Last week bikebiz.co.uk reported that the OTC had sent its contact list an email saying Is foot and mouth getting you down yet? Try OTC's refreshing alternatives, including: a.. Get your bike sorted, and get rid of those hefty bike shop bills on a maintenance day...
We suggested that this might not be the most sensitive terminolgy to use in the middle of the FMD crisis when many shops especially in blighted areas are only ticking over on maintenence business.
Dan Cook of the OTC sends this is response:
It is important to us that we do meet the needs of mountain bikers, and this is one area that they have consistently identified as a requirement. In answer to your questions:
1.. As the UK's main provider of National Mountain Bike Leader Awards, we have a duty as part of these qualifications to train and assess candidate leaders for their maintenance capability. It is obviously not appropriate for a leader to take a groups out on unsafe bikes, or to not be able to deal with minor or even moderate technical maintenance on the trailside. Maintenance forms therefore part of a Leader training and assessment course.
2.. Many of the candidates we have on maintenance courses are those potential leaders who need to spend more time under guidance in order to achieve the requirements of the leader awards. This shows that both the requirements and the assessment procedure for the awards are rigorous.
3.. Leaders and candidates on maintenance courses are provided with the appropriate tools for the jobs and tasks undertaken on these courses. They are shown how to use them properly and guided when using them. Leaders are expected to have appropriate general and specialist tools for trailside and ride preparatory maintenance, which they would normally purchase from a bike shop.
4.. Often those on maintenance courses are those people who try to maintain their own bike rather than using a bike shop, and as such these people leave the course able to keep their bikes in a much safer condition. Further, these courses don't actually take away any trade from bike shops as they weren't getting it in the first place, but often provide them with more in terms of provision of spares and tools.
5.. We do not provide courses for people who wish to set themselves up as bike mechanics. The courses are aimed specifically at meeting the needs and capabilities of the course candidates. Therefore there are no expected outcomes from the course. We start from a point which the candidate is currently at (whether it be removing a wheel, or stripping a hub) and take it from there, at a rate the candidate can learn effectively, to whatever level the candidate reaches at the end of the day. This means that we do not provide certification in competence (unless we are assessing a leader in a leader role, in addition to running a maintenance course), as the end point can vary so much.
6.. However, there are many areas of bike maintenance that we do not cover: Those requiring a deal of specific tools, mechanical or equipment specific knowledge for example stripping of suspension forks, wheel building. To your advantage, we do provide advice on how something should work effectively, so that people know when it is not. In these circumstances, we advise candidates to take it to an appropriate bike shop.

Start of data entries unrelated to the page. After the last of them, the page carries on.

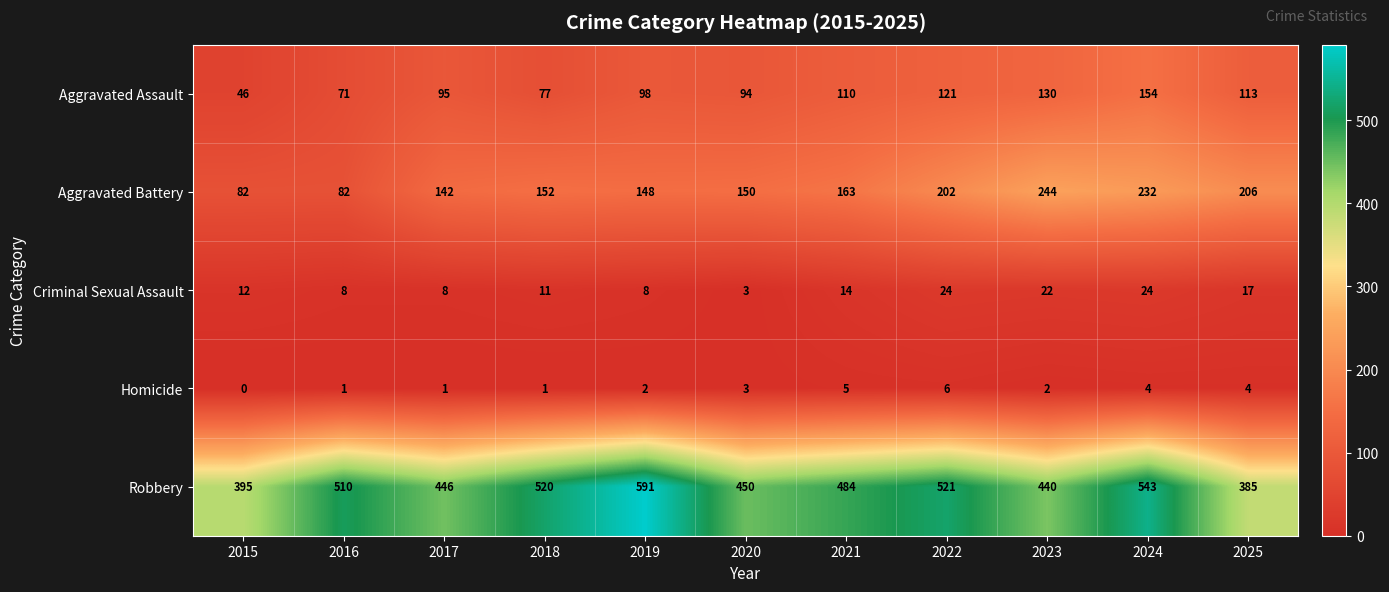

What is the difference between the highest and lowest values at 2022?

515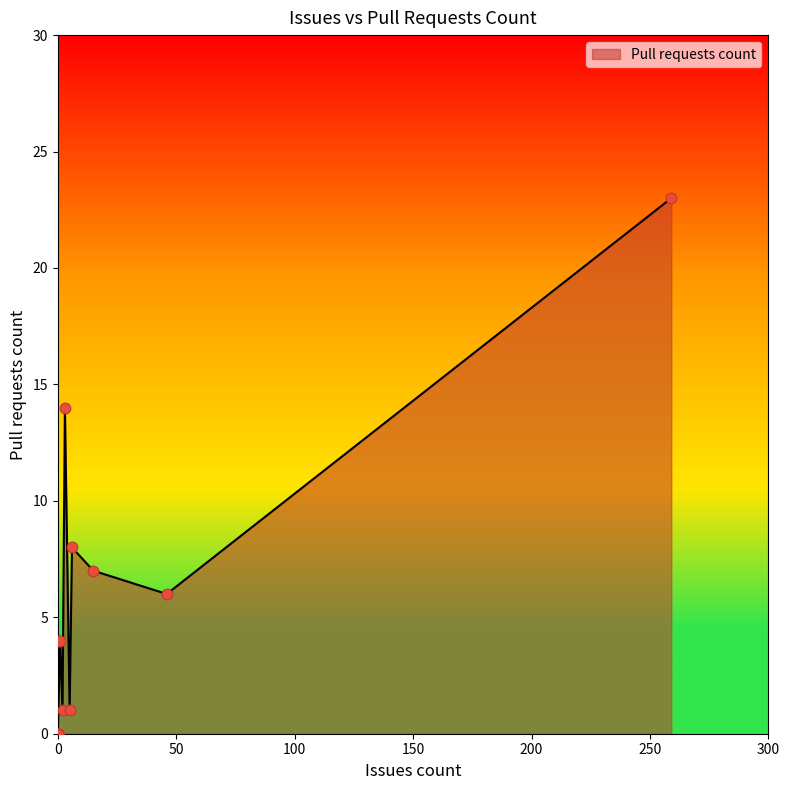

Which has a higher value, 15 or 0?

15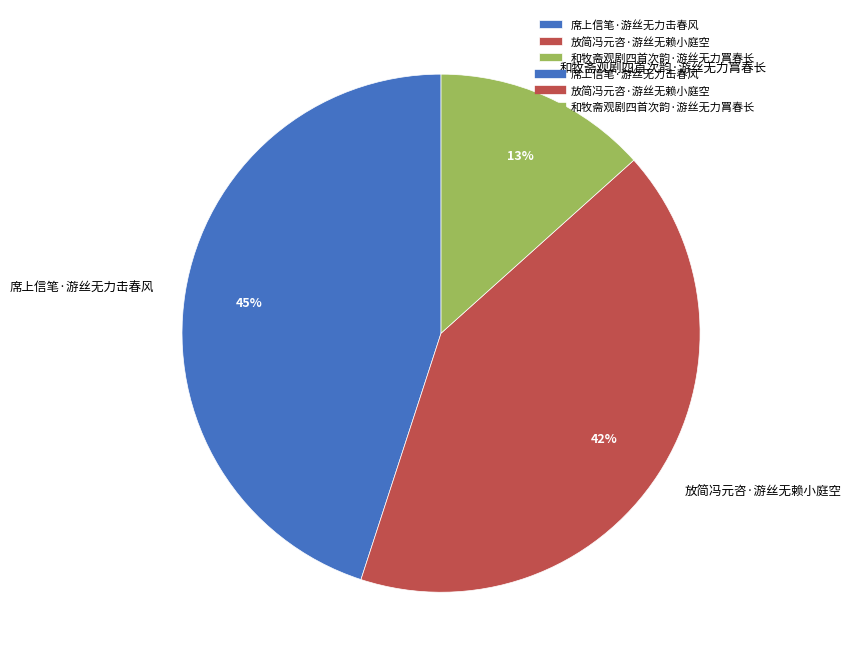

Is there any slice that represents more than half of the pie?

No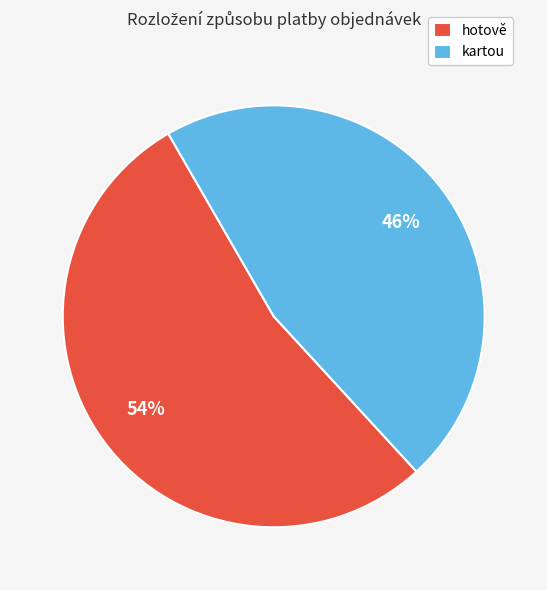

Count the number of slices in the pie.

2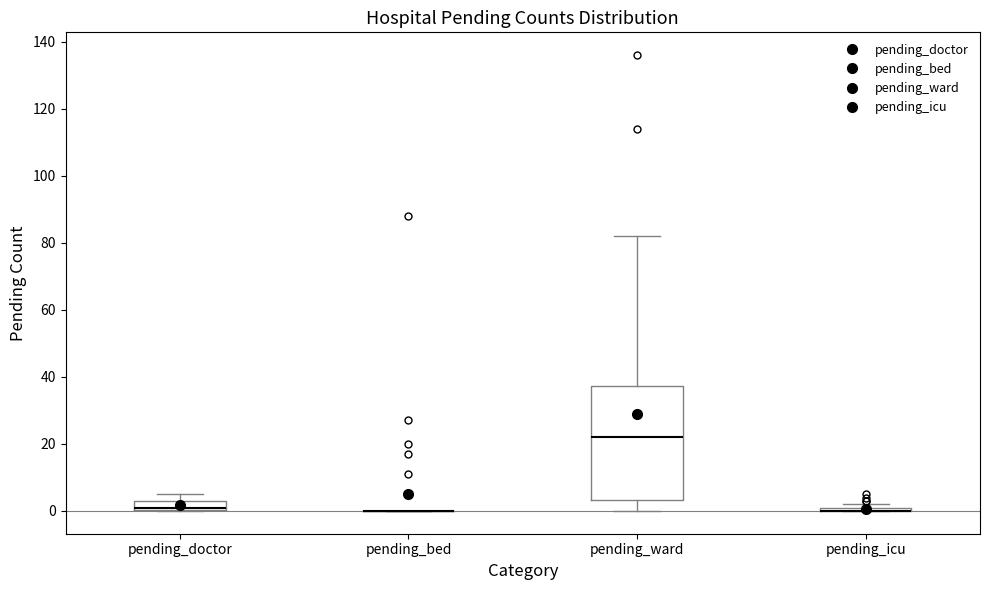

Comparing the boxes themselves (not the whiskers), which one is the tallest?

pending_ward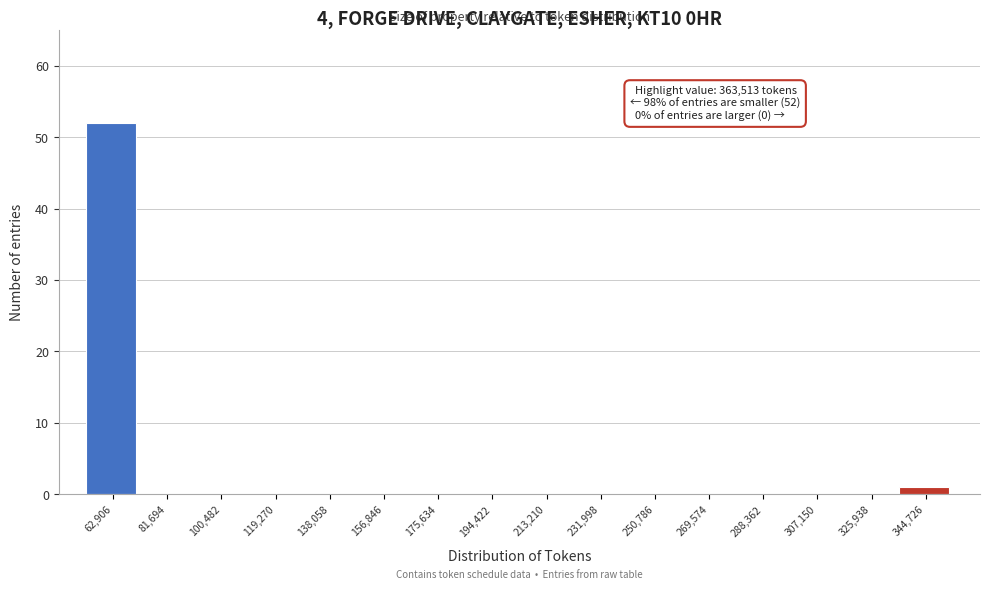

Reading right to left, extract all data points from this chart.

344,726=1	325,938=0	307,150=0	288,362=0	269,574=0	250,786=0	231,998=0	213,210=0	194,422=0	175,634=0	156,846=0	138,058=0	119,270=0	100,482=0	81,694=0	62,906=52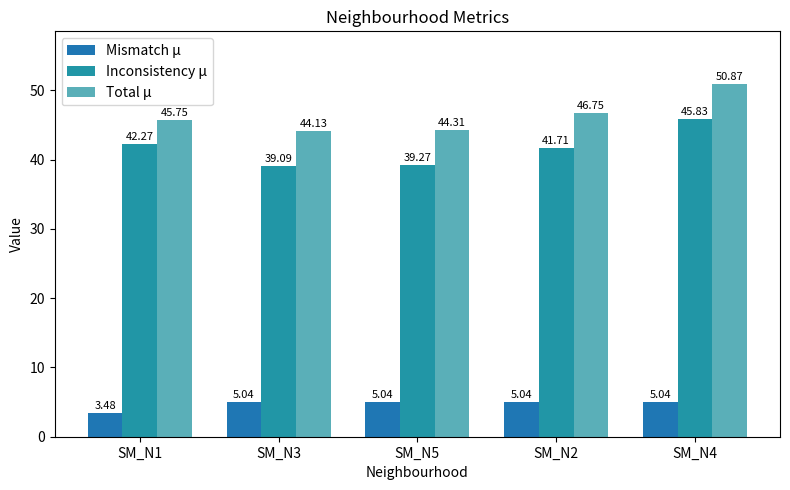

Which series has the largest range (max minus min)?

Inconsistency μ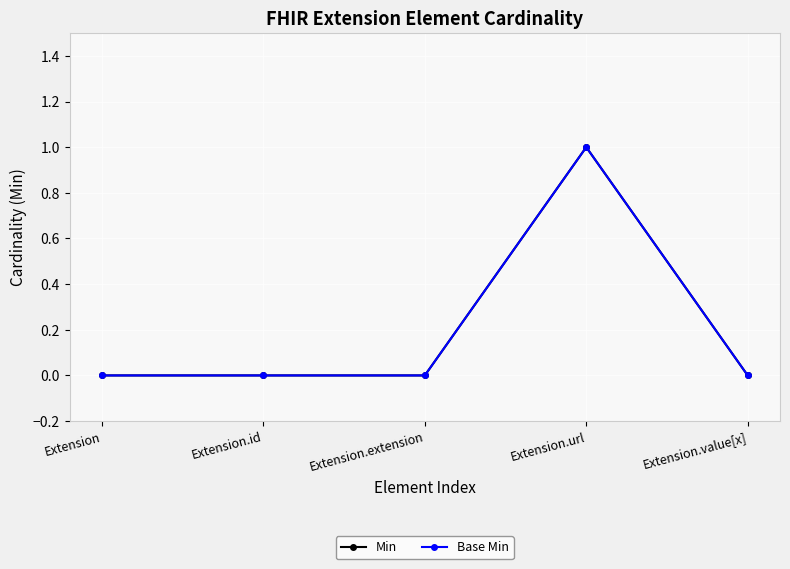

Which series has the largest total across all categories?

Min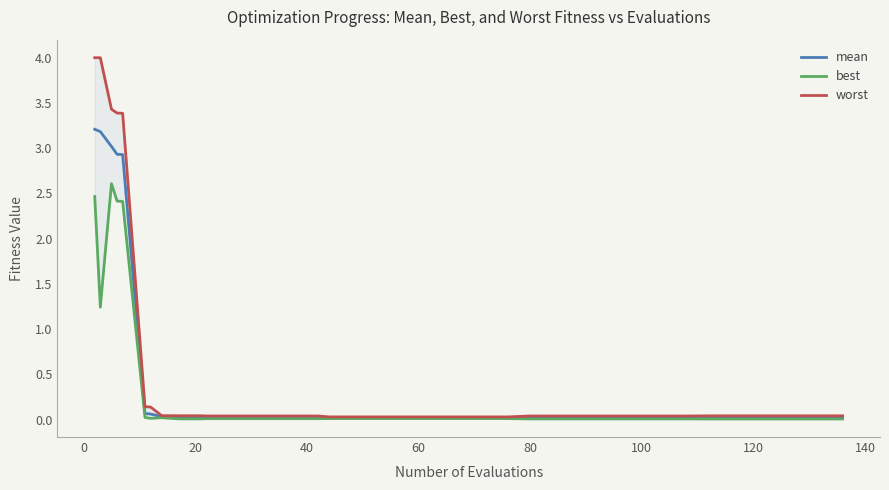

What is the sum of all mean values?

16.0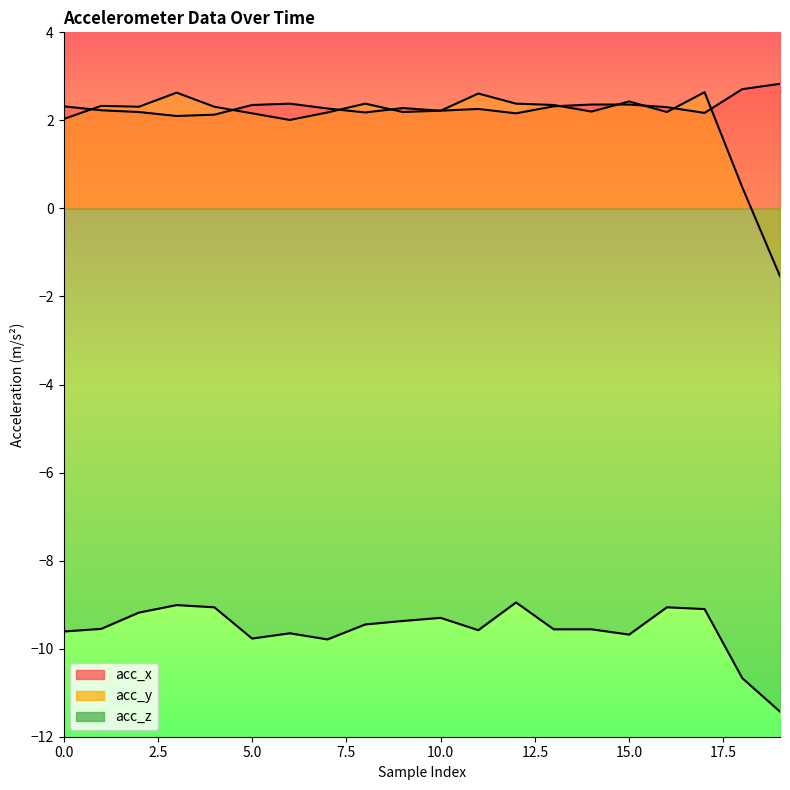

At which label does acc_y reach its minimum?

19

7.. If you have concerns about the provision of cycle maintenance courses, consider the City and Guilds course in cycle maintenance or the Cytech qualifications. Are these effective? If you think that they are, then does that mean that other organisations cannot provide the same principles in different circumstances and to a different depth of knowledge. If you think that they are not, then what evidence is there to suggest that any bike mechanic is competent at their job?
8.. Concerns about running cycle maintenance courses need to be directed to all providers, not just OTC. There are several colleges providing these courses. Indeed there are several bike shops! Even more oddly, the bike biz website has a maintenance course provider advertising banner at its head!
9.. If the number of people attending mountain bike maintenance courses from OTC raises concerns about taking business away from the bike trade, indeed even putting shops out of business, I have this to reassure you: There is likely to be provision for around 40 places on maintenance courses during the foot and mouth epidemic in the UK. If the bike trade is dependant on this number of people, then it must be in a sorry state already.